И если после последней страницы вы всё ещё будете судить меня...
Что ж. Тогда вы точно никогда не были в моих туфлях.
Иногда я думаю, что меня придумали.
Как будто меня собрали из красивых частей, чтобы выставить на витрину и сказать: «Смотрите, идеальная дочь. Идеальная невеста. Идеальная женщина».
Моё отражение в зеркале пугало меня.
Беловолосая — как будто вымытая из всех красок мира. Волосы, всегда чуть завитые, спадали по плечам почти до талии — мама настаивала, чтобы я никогда не обрезала их. Серые глаза — не голубые, не синие, не зелёные. Серые, как снег в промозглом Лондоне.
Я знала: они могут быть ледяными. Знала, потому что сама в них когда-то смотрела — как в чужие.
Я не знала, нравлюсь ли себе.
Но знала, что нравлюсь всем остальным.
Меня учили этому — шагать прямо, сидеть ровно, улыбаться мягко. Я была проектом моих родителей.
Отличница.
Спортсменка.
Пятьдесят одно первое место в конкурсах красоты.
Я помнила их все по названию, по платью, по боли в щёках от натянутой улыбки.
Но никто не знал, что мне постоянно хотелось кричать.
Тихо, в подушку.
Или громко — на весь зал, где мне вручают очередную ленту и букет.
Всё это время я ждала. Не знала чего — спасения, настоящей любви, случайного выбора, который, наконец, будет моим.
Я верила в сказки. Тупо, по-детски. Я мечтала, что однажды где-то на балу меня заметит «принц» и скажет: «Ты не такая, как все».
Глупо, правда?
Вместо этого… меня выдали замуж за того, кто не хочет этого.
— Он хороший. Тихий. Особенный, — сказала мама.
Но в её голосе было напряжение.
А в глазах — страх за меня.
Я видела его один раз — на нашей свадьбе.
Он не смотрел на меня. Его глаза были пустыми, как зеркало в темноте. Он сидел в инвалидной коляске и не сказал ни слова. Мне казалось, он не здесь.
Или, может быть, он и правда был не здесь.
Он жил в западном крыле замка. Под наблюдением. В изоляции.
А я — в восточном. В красивых покоях с террасой, с видом на озеро. В клетке, инкрустированной золотом.
Сейчас, вспоминая это, я не чувствую ни страха, ни гнева.
Только глухое, вязкое… смирение.
Как будто ты упал в тёплое болото и слишком устал, чтобы выплыть.
Вы скажете: зачем ты согласилась?
А я скажу: а у меня был выбор?
Если бы вы увидели взгляд отца, когда он говорил про банкротство. Если бы слышали голос мамы, срывающийся от паники. Если бы знали, что на мне держался весь их мир.
Я думала, что выдержу.
Что проживу эту жизнь, как экзамен.
Как ещё один конкурс, который надо выиграть.
Я ошибалась.
Потому что, несмотря на тренировки, медали, титулы и стальные нервы…
я не была готова к нему.
К человеку, который жил в этом замке.
К младшему брату моего мужа.
К тому, кто смотрел на меня так, как никто не смел.
Словно я была не витриной, а кем-то… живым.

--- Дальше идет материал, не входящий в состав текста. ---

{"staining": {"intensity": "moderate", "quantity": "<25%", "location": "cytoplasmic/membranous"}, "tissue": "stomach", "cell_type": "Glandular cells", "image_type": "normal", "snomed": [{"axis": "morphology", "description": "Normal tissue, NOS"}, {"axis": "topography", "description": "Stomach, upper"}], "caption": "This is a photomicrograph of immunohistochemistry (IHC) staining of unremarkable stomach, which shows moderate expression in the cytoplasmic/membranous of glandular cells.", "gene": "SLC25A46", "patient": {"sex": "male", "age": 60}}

Вернёмся в мои шестнадцать.
Пока остальные девочки уже перецеловались со своими одноклассниками, друзьями из лагерей, мальчиками с соседнего района — я всё ещё была… нетронута.
Даже поцелуем.
Мне было обидно — честно.
Я не жаловалась. Но внутри что-то щемило, когда я слышала, как они обсуждали, кто с кем где целовался, в чьей машине, в чьём доме, под какую песню.
У меня же не было ни поцелуев, ни танцев на закате, ни просто — рук, сжимающих мои.
Хотя вокруг меня всегда было полно мальчиков.
Они подходили. Старались быть заметными. Дарили мне цветы, записки, приглашали в кино, на кофе, в парк…
Но я знала: это бесполезно.
Потому что каждый раз, когда один из них чуть приближался, родители вмешивались.
Кто-то «не из нашего круга». Кто-то «неодобряющий политику королевства». Кто-то с акцентом — «иностранный». А кто-то — просто, цитирую, «недостаточно генетически привлекательный».
Так я и осталась одна.
Не потому, что никто не хотел.
А потому, что ко мне никого не пустили.
К восемнадцати я чувствовала себя пустой.
Все мои сверстницы уже имели опыт — не только поцелуев, но и отношений, конфликтов, ночных переписок, бегства из дома и слёз.
А я… я жила, как стеклянная кукла, стоящая на полке, на которую все смотрят, но никто не смеет прикоснуться.
Я не умела флиртовать.
Не умела влюбляться.
Я даже не знала, как правильно смеяться над шутками.
Мой мир был другим — олимпиады, конкурсы красоты, спортзал, натянутые улыбки, тренеры, расписание до минуты.
И мужчины в этом мире были либо судьями, либо спонсорами, либо телохранителями.
Если кто-то из парней на тренировке смотрел на меня слишком долго — его тихо отстраняли.
Если кто-то задерживался возле меня — моя ассистентка вежливо, но жёстко, просила его удалиться.
Меня охраняли. Берегли. Контролировали.
И за всем этим я просто не жила.
И вот — мне девятнадцать.
Родители устраивают бал — официально, «в честь моего совершеннолетия».
Блестящие залы.
Оркестр.
Шампанское, которое я не пью.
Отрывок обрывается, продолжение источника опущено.